■ **Text block**

:::

# Naive question: how do factor models inform portfolio construction?

I have read plenty on the topic of factor modelling, but, in the end, after one has decided upon the factors to include in a model, how do all the Betas how tell one how to weigh each asset in a portfolio to maximize return?

For example: as a portfolio manager, I have $$n$$ (let's say 10) securities in the universe of securities that I can invest in, $$k$$ (let's say 20) factors that explain those securities, and the following factor model for each security: $$r_i = \beta_0 + \beta_1*factor_{i,1} + \beta_2*factor_{i,2} + \ldots + \beta_k*{factor}_{i,k} + \epsilon$$

After having regressed the following factor model for each asset, for the current period $$i$$, how should one construct a portfolio with weightings for each asset? I imagine that the $$\beta$$'s are helpful in making this decision?

:::

■ **Recorded information**
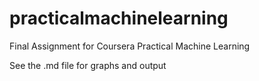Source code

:# practicalmachinelearning
Final Assignment for Coursera Practical Machine Learning

See the .md file for graphs and output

:::

■ **What to do**
1: Answer these questions using the factor-model question above:
(a) How many securities does the example universe contain?
(b) How many factors explain those securities in the example?
(c) What does the poster imagine is helpful in deciding each asset's weighting?
2: Extend the factor-model question above from the point where it stops.

■ **Answers below**
1:
(a) 10 securities, written as $$n$$.
(b) 20 factors, written as $$k$$.
(c) The $$\beta$$'s.

2:
$$w_i = base weight_i + ((N+1)/2 - rank_i)*R$$
Here $$baseweight_i$$ are predetermined for each asset, if you can no certain preference, you can take it to be equal weighted. $$rank_i$$ is the rank of a certain asset, average rank is calculated by $$(N+1)/2$$ where $$N$$ is the number of assets. So a lower rank means more weight to that particular asset class, 1st rank being the highest. The parameter $$R$$ is defined by your individual preference to tilt from the base weights. High $$R$$ will lead to higher turnover.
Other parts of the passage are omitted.